Blocking Jordan's next blow, he tried to twist himself back from the brink, but Jordan blocked him with his body, forcing him back against the rim on the rock floor. He could feel the shaft of air at his back. His foot slipped over the edge. How far down did the chimney plummet?

Taking advantage of Bravo's momentary loss of concentration, Jordan got inside his perimeter of defense, landing a blow to his ribs. Bravo went down onto his knees. Jordan struck out with his foot, but Bravo caught it before it could land, took Jordan off his feet. Bravo fought his way on top of Jordan, swinging his balled right fist into Jordan's face. In so doing, they both moved further over the edge.

Bravo struck again, but this time Jordan was ready, blocking the blow as Bravo had blocked his kick. Twisting Bravo's arm, he reversed their positions. Now it was Jordan who was on top. Very quickly, Bravo realized his intention. Jordan was pushing and shoving, trying to tip Bravo over the edge, to push him into the rock chimney, to be rid of him forever.

Bravo's head and shoulders were already into the chimney. In a moment, he'd be too far over the edge to be able to save himself. It was now or never. He knew he had to put aside his feelings of wanting to save Jordan from himself, of forging by his will alone a new expanded family that would, somehow, expunge the bitter taste of his father's betrayal. As Jordan had said, it was pure arrogance. He couldn't do it: he would fail, and if he persisted, he would certainly die trying.

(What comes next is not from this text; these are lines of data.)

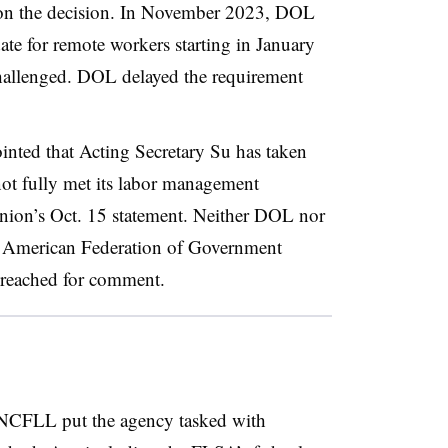
n the decision. In November 2023, DOL
te for remote workers starting in January
allenged. DOL delayed the requirement
nted that Acting Secretary Su has taken
not fully met its labor management
union’s Oct. 15 statement. Neither DOL nor
e American Federation of Government
reached for comment.
NCFLL put the agency tasked with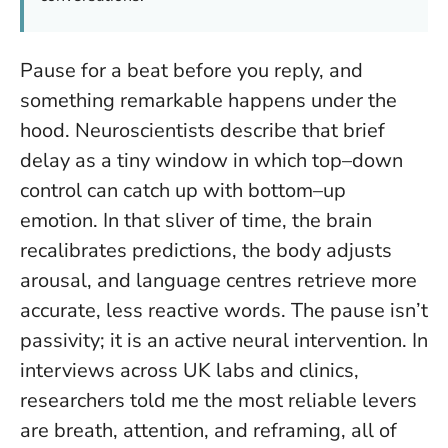
Pause for a beat before you reply, and
something remarkable happens under the
hood. Neuroscientists describe that brief
delay as a tiny window in which top–down
control can catch up with bottom–up
emotion. In that sliver of time, the brain
recalibrates predictions, the body adjusts
arousal, and language centres retrieve more
accurate, less reactive words.
The pause isn’t
passivity; it is an active neural intervention
. In
interviews across UK labs and clinics,
researchers told me the most reliable levers
are breath, attention, and reframing, all of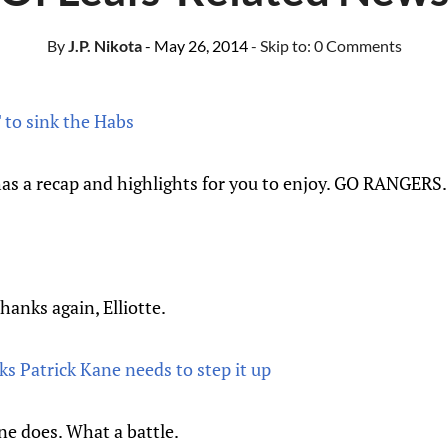
By
J.P. Nikota
- May 26, 2014
- Skip to:
0 Comments
T to sink the Habs
as a recap and highlights for you to enjoy. GO RANGERS.
anks again, Elliotte.
s Patrick Kane needs to step it up
one does. What a battle.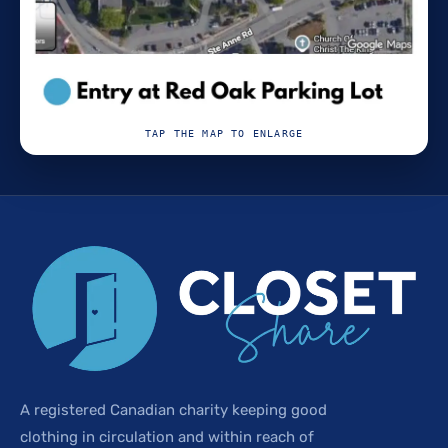
TAP THE MAP TO ENLARGE
A registered Canadian charity keeping good
clothing in circulation and within reach of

He looked up into the face of his enemy, absorbed his vicious blow, saw a vulnerable spot and, as Jordan drew his fist back to repeat the blow, used the points of his stiffened fingers to jab Jordan in the spot between his sternum and diaphragm. Bravo struck hard and true, disrupting the important nerve bundle.

Jordan reared back and Bravo rose up, shoving him hard so that his head struck the rock wall. He toppled off Bravo, fell forward, pitching over Bravo's head, down into the chimney.

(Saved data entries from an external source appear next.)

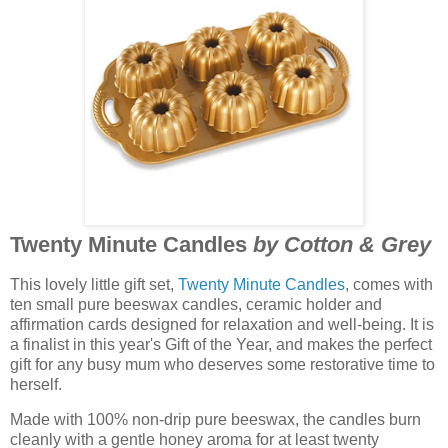
Twenty Minute Candles
by Cotton & Grey
This lovely little gift set,
Twenty Minute Candles
, comes with
ten small pure beeswax candles, ceramic holder and
affirmation cards designed for relaxation and well-being. It is
a finalist in this year's Gift of the Year, and makes the perfect
gift for any busy mum who deserves some restorative time to
herself.
Made with 100% non-drip pure beeswax, the candles burn
cleanly with a gentle honey aroma for at least twenty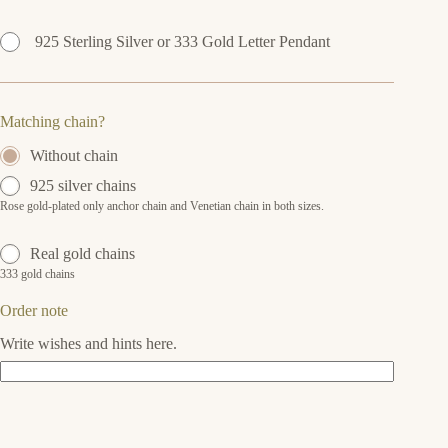
925 Sterling Silver or 333 Gold Letter Pendant
Matching chain?
Without chain
925 silver chains
Rose gold-plated only anchor chain and Venetian chain in both sizes.
Real gold chains
333 gold chains
Order note
Write wishes and hints here.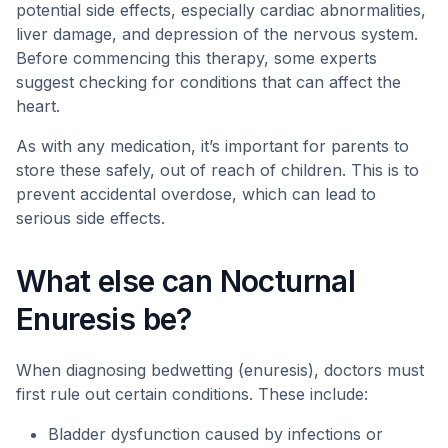
potential side effects, especially cardiac abnormalities,
liver damage, and depression of the nervous system.
Before commencing this therapy, some experts
suggest checking for conditions that can affect the
heart.
As with any medication, it’s important for parents to
store these safely, out of reach of children. This is to
prevent accidental overdose, which can lead to
serious side effects.
What else can Nocturnal
Enuresis be?
When diagnosing bedwetting (enuresis), doctors must
first rule out certain conditions. These include:
Bladder dysfunction caused by infections or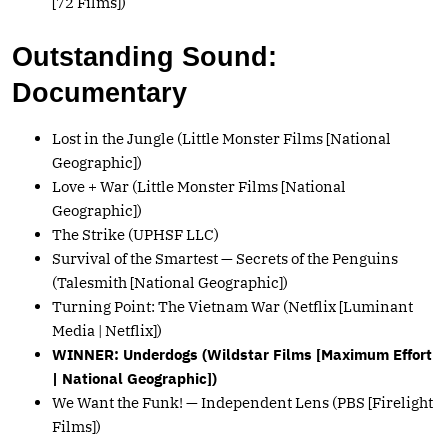
[72 Films])
Outstanding Sound:
Documentary
Lost in the Jungle (Little Monster Films [National
Geographic])
Love + War (Little Monster Films [National
Geographic])
The Strike (UPHSF LLC)
Survival of the Smartest — Secrets of the Penguins
(Talesmith [National Geographic])
Turning Point: The Vietnam War (Netflix [Luminant
Media | Netflix])
WINNER: Underdogs (Wildstar Films [Maximum Effort
| National Geographic])
We Want the Funk! — Independent Lens (PBS [Firelight
Films])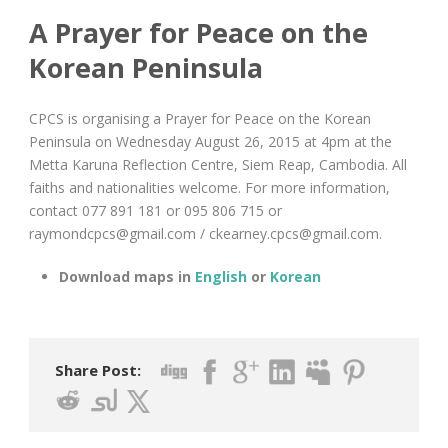
A Prayer for Peace on the
Korean Peninsula
CPCS is organising a Prayer for Peace on the Korean
Peninsula on Wednesday August 26, 2015 at 4pm at the
Metta Karuna Reflection Centre, Siem Reap, Cambodia. All
faiths and nationalities welcome. For more information,
contact 077 891 181 or 095 806 715 or
raymondcpcs@gmail.com
/
ckearney.cpcs@gmail.com
.
Download maps in
English
or
Korean
Share Post: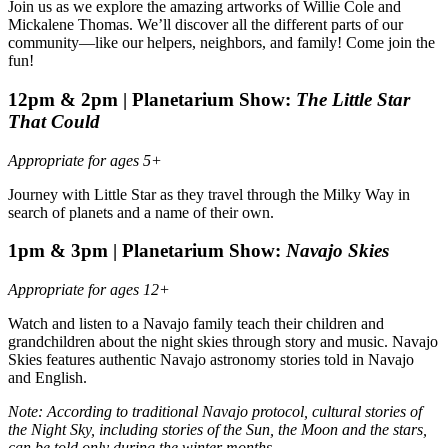
Join us as we explore the amazing artworks of Willie Cole and
Mickalene Thomas. We’ll discover all the different parts of our
community—like our helpers, neighbors, and family! Come join the
fun!
12pm & 2pm |
Planetarium Show:
The Little Star
That Could
Appropriate for ages 5+
Journey with Little Star as they travel through the Milky Way in
search of planets and a name of their own.
1pm & 3pm |
Planetarium Show:
Navajo Skies
Appropriate for ages 12+
Watch and listen to a Navajo family teach their children and
grandchildren about the night skies through story and music. Navajo
Skies features authentic Navajo astronomy stories told in Navajo
and English.
Note: According to traditional Navajo protocol, cultural stories of
the Night Sky, including stories of the Sun, the Moon and the stars,
can be told only during the winter months.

Bravo flipped over, reflexively reached out in an effort to catch him, but there was no chance, there was never any chance. Jordan was gone.

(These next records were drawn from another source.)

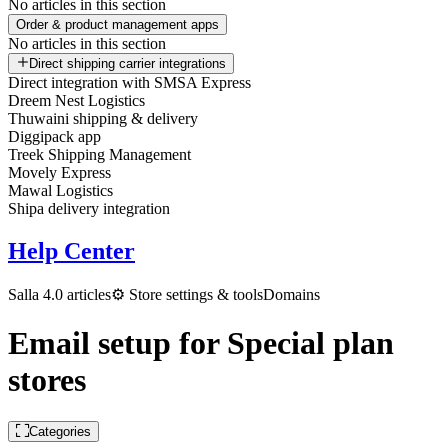
No articles in this section
Order & product management apps
No articles in this section
Direct shipping carrier integrations
Direct integration with SMSA Express
Dreem Nest Logistics
Thuwaini shipping & delivery
Diggipack app
Treek Shipping Management
Movely Express
Mawal Logistics
Shipa delivery integration
Help Center
Salla 4.0 articles
⚙️ Store settings & tools
Domains
Email setup for Special plan
stores
Categories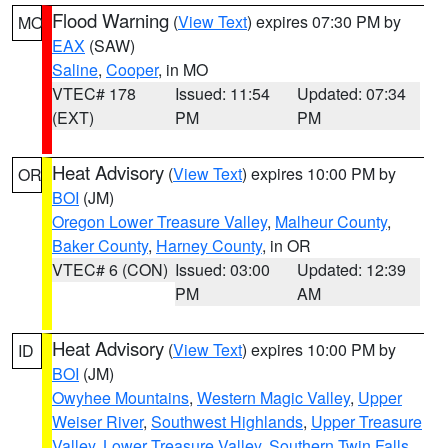
Flood Warning
(
View Text
) expires 07:30 PM by
MO
EAX
(SAW)
Saline
,
Cooper
, in MO
VTEC# 178
Issued: 11:54
Updated: 07:34
(EXT)
PM
PM
Heat Advisory
(
View Text
) expires 10:00 PM by
OR
BOI
(JM)
Oregon Lower Treasure Valley
,
Malheur County
,
Baker County
,
Harney County
, in OR
VTEC# 6 (CON)
Issued: 03:00
Updated: 12:39
PM
AM
Heat Advisory
(
View Text
) expires 10:00 PM by
ID
BOI
(JM)
Owyhee Mountains
,
Western Magic Valley
,
Upper
Weiser River
,
Southwest Highlands
,
Upper Treasure
Valley
,
Lower Treasure Valley
,
Southern Twin Falls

Jenny grabbed him as he crawled out of the rock passage.

'Jordan?' she asked.

He shook his head. He felt light-headed, his hands cold and bloodless. He reached for her, as a drowning man reaches a line thrown overboard. She winced, bit her lip so as not to cry out, and through his own pain and misery, he realized that she, too, was hurt.

'Jenny, what happened?' Then he saw the tourniquet she'd tied around her abdomen. 'You're hurt.'

'A flesh wound, that's all. Nothing to worry about.'

But her blood-soaked shirt told him otherwise. 'We've got to get you to a hospital, or at the very least a doctor.'

She nodded. 'But first, there's something I have to show you.' Leading him over to where Camille lay, she lowered herself gingerly until she was squatting, then she went through Camille's clothes until she found what she was looking for, which she displayed in her palm.

Bravo knelt beside her. 'Your knife.'

'Not quite.' Jenny drew out her own small switchblade.

'They're identical.' He looked at her. 'She had a duplicate made. That means-'

'She found my knife.'

'At the hotel in Mont St. Michel, while you were unconscious. I went to the bathroom, left her alone with you. I didn't want to leave you, but she assured me it was okay.'

'Of course it was, she was poring through my things.'

He looked down at Camille's face, pale, porcelain-beautiful even in death. 'She slit Father Mosto's throat, not Cornadoro. She jumped me in the corridor outside his office.'

'I wonder how much she enjoyed it,' Jenny said bitterly.